Außerdem äußerte er Kritik an der Kinderbeichte in der katholischen Kirche. Die Äußerungen des emeritierten Papstes, nach denen der Missbrauch vor allem von außen in die katholische Kirche hineingetragen worden sei, seien nicht hilfreich und „jenseits aller wissenschaftlichen Erkenntnis“, sagte der Mannheimer Psychiater Harald Dreßing am Montag in einem Interview im Deutschlandfunk.

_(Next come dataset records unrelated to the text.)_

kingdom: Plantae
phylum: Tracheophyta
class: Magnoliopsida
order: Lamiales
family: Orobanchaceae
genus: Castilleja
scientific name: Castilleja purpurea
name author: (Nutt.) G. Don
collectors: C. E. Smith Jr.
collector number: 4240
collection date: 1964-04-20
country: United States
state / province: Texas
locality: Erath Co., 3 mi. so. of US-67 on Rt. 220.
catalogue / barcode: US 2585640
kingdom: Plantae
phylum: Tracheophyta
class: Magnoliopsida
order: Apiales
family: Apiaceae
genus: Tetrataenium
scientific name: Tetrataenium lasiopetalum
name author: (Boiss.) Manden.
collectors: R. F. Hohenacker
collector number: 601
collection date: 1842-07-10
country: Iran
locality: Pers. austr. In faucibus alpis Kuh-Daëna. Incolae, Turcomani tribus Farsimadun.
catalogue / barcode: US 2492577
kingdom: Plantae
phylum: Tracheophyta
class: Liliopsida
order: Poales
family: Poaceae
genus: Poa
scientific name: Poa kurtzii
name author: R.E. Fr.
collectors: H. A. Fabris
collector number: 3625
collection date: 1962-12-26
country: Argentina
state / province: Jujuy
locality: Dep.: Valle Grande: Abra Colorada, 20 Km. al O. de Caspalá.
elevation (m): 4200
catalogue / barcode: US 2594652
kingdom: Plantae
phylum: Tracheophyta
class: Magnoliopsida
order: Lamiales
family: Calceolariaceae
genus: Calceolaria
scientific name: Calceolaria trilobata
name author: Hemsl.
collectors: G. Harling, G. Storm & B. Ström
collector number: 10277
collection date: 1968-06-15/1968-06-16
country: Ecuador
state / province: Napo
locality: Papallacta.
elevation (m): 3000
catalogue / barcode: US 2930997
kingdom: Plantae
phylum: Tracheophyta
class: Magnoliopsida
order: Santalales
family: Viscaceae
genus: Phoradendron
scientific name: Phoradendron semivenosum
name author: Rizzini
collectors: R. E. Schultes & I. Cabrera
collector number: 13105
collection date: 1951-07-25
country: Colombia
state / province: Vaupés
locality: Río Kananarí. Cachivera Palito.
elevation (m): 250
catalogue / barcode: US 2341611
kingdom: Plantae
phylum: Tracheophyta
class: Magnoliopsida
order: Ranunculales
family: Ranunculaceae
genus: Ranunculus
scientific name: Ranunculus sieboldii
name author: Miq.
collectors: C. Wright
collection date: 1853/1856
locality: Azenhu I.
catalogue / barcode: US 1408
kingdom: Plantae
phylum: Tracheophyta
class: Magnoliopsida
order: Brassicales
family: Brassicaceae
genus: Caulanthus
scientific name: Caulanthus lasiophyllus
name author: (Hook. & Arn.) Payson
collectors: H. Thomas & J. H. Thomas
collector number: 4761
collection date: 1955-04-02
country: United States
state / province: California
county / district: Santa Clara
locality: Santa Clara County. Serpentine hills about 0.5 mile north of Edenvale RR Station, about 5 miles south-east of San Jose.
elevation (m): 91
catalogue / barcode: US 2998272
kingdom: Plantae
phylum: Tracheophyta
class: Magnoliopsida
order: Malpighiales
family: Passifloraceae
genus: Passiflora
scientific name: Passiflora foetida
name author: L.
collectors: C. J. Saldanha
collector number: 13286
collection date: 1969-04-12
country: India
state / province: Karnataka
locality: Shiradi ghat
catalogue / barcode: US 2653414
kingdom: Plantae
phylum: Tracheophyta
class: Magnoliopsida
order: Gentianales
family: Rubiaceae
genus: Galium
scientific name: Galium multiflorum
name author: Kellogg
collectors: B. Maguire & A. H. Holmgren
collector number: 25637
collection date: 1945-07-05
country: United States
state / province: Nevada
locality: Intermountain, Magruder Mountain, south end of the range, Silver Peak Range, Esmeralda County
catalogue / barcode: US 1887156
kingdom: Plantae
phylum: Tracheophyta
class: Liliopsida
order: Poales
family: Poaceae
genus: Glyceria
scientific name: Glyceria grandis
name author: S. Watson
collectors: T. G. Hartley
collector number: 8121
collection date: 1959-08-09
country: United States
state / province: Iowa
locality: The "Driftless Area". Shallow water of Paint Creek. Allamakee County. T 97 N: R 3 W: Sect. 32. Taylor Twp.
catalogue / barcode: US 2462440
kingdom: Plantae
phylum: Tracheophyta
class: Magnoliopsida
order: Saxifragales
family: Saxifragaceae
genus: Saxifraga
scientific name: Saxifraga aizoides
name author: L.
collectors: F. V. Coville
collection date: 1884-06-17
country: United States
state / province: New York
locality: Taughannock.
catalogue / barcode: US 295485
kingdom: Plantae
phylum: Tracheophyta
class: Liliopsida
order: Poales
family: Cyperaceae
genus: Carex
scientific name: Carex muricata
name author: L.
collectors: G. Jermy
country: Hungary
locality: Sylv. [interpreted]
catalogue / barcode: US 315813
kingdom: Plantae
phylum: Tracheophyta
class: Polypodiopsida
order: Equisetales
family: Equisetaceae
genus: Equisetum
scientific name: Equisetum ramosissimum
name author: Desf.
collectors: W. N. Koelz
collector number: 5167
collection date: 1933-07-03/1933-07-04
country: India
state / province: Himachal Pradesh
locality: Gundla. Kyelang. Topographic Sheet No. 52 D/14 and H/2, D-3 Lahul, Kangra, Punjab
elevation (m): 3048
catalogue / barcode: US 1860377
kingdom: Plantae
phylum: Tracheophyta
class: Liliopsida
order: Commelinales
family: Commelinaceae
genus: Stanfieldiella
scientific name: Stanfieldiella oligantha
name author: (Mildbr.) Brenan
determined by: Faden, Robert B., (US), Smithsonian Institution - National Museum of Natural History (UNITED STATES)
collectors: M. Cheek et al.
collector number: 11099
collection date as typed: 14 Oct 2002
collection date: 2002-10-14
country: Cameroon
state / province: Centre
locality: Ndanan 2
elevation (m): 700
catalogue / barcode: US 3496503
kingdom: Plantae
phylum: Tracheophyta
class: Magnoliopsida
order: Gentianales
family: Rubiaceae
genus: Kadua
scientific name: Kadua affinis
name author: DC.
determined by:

Wörtlich betonte er weiter: „Und diese Verlautbarungen, mit Verlaub gesagt, entsprechen ja nicht der Realität. Er hat ja auch gemeint, es habe etwas mit den 68ern zu tun. Also, wir haben unsere Studie ja ab 1946 gemacht. Und es gibt auch sehr, sehr viele Fälle, die in den 40er und 50er Jahren sich ereignet haben.“
Vielkritisierter Aufsatz
In einem Mitte April veröffentlichten Aufsatz hatte Benedikt XVI. eine „Erneuerung des Glaubens“ gefordert und als zentrale Ursache für Missbrauch Gottlosigkeit und eine Entfremdung vom Glauben genannt, die sich seit den 1960er Jahren auch in einer Abkehr von der katholischen Sexualmoral breitgemacht habe - mehr dazu in 68er und Homosexuelle: Benedikt XVI. über Missbrauch.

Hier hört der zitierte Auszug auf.